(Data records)
---

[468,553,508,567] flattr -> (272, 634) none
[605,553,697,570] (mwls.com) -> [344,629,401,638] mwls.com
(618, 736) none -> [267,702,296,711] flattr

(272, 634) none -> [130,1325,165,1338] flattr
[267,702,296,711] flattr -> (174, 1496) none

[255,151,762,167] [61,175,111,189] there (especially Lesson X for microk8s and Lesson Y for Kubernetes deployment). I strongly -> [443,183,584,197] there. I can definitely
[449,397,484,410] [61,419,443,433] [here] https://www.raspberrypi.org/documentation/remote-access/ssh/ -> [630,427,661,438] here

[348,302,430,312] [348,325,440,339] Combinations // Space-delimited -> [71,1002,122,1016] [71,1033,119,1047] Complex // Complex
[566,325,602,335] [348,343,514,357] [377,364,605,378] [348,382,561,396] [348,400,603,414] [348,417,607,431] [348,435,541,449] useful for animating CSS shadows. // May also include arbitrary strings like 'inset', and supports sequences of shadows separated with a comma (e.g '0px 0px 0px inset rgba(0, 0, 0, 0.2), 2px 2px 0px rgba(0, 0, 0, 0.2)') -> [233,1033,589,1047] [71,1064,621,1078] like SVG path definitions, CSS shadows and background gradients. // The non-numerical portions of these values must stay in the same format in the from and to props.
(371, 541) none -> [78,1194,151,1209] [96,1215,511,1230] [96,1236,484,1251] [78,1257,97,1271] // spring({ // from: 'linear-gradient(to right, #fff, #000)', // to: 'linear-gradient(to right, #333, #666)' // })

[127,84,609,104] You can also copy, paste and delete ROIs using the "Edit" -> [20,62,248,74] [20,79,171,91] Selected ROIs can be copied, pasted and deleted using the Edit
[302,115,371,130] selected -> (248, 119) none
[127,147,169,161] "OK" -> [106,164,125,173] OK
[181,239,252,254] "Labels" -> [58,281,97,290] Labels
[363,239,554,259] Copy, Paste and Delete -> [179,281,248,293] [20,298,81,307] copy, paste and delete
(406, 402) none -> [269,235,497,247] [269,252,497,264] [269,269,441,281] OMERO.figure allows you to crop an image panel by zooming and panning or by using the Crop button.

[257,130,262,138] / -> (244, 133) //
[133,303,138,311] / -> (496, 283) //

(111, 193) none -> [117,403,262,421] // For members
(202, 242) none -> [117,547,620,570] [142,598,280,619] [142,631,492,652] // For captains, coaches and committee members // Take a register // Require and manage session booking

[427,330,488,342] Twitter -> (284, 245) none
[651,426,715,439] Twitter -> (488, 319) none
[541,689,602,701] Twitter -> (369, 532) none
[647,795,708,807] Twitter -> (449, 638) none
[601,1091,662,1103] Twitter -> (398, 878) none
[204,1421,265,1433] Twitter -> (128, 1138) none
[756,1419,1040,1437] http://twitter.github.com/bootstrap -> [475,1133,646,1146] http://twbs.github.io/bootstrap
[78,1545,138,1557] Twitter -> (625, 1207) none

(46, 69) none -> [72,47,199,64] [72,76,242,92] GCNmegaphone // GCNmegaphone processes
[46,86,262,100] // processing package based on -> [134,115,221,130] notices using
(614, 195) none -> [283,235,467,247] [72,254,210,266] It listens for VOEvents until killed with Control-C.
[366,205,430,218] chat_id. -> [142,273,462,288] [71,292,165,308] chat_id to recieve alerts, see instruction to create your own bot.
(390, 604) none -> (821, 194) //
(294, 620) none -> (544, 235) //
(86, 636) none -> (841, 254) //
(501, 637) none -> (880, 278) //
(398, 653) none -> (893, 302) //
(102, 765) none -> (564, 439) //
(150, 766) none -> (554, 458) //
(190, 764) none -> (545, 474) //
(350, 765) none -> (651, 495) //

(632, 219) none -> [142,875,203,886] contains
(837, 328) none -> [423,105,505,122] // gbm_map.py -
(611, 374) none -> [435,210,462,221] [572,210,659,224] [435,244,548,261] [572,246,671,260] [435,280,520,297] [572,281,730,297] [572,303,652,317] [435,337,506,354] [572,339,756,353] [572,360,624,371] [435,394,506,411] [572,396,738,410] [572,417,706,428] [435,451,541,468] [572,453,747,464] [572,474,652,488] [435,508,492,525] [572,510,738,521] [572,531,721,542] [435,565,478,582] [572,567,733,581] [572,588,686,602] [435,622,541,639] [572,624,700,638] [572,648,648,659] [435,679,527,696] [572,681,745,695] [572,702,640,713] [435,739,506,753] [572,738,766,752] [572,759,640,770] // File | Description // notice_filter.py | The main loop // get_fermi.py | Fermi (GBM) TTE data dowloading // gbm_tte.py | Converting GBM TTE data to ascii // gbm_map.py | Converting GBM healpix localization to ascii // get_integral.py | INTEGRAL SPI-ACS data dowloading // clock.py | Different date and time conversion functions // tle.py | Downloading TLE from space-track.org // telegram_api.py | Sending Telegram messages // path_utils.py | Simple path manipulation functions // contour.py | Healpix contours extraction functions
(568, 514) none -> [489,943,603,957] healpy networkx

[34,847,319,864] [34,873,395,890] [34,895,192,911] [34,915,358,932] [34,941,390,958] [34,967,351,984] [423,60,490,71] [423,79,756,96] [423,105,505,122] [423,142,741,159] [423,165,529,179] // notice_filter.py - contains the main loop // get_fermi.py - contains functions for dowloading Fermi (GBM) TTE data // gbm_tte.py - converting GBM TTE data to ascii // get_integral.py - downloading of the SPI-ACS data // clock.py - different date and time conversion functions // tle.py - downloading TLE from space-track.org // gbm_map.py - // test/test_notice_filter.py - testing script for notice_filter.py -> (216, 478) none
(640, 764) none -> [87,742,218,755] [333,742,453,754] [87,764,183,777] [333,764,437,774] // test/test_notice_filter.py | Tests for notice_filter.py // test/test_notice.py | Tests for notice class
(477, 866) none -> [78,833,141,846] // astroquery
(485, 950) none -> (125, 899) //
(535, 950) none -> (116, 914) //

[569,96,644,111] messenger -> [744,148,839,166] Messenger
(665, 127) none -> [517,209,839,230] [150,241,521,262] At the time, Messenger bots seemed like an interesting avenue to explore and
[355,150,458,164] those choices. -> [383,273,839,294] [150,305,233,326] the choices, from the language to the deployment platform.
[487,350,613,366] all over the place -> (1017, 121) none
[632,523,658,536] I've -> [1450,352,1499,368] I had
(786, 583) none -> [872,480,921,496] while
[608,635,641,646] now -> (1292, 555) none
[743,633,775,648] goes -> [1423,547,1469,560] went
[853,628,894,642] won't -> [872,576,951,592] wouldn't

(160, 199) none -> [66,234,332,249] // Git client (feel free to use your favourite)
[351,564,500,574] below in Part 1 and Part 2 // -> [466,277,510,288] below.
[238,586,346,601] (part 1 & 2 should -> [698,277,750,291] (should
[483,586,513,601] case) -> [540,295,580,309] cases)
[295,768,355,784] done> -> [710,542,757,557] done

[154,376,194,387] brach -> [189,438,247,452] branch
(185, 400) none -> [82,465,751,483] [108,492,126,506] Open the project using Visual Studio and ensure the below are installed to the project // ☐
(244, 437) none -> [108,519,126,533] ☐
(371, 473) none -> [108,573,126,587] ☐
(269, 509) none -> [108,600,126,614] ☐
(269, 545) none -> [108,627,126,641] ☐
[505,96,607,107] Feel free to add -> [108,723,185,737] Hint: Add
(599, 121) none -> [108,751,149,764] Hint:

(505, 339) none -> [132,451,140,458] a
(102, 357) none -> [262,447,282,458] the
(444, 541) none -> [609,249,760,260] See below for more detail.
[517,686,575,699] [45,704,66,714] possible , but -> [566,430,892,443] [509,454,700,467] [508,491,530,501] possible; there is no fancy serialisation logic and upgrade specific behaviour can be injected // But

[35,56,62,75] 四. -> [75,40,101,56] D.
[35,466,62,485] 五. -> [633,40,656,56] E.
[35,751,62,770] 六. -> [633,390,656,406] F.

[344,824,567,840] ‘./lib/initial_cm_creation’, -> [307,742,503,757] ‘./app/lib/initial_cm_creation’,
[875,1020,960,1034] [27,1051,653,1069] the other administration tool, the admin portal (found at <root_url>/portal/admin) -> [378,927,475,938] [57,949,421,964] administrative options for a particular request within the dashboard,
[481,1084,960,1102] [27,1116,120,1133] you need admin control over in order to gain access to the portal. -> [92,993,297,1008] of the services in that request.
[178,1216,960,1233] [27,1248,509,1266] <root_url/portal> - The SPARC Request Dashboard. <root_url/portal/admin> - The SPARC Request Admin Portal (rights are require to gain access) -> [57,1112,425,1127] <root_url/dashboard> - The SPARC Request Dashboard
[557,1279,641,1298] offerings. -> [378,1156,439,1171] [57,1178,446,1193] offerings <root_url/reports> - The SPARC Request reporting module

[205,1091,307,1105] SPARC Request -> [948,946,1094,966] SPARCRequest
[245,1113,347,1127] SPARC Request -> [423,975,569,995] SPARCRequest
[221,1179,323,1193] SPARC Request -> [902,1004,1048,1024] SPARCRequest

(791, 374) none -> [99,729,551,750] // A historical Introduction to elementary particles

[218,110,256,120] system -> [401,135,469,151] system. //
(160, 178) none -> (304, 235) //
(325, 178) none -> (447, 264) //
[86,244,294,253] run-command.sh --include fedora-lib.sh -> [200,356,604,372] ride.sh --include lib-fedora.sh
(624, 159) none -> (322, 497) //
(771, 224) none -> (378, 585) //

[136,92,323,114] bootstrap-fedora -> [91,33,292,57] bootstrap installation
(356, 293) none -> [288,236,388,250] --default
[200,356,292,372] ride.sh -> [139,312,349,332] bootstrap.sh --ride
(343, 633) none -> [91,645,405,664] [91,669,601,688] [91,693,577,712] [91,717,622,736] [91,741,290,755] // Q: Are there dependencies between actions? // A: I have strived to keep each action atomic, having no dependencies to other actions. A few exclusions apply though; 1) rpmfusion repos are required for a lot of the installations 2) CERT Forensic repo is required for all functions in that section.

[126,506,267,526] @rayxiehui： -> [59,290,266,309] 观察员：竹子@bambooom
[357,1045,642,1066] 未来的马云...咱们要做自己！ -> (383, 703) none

---

→ Required work: Copy every line from the data that includes the string "Messenger".

→ Final answer:
[569,96,644,111] messenger -> [744,148,839,166] Messenger
(665, 127) none -> [517,209,839,230] [150,241,521,262] At the time, Messenger bots seemed like an interesting avenue to explore and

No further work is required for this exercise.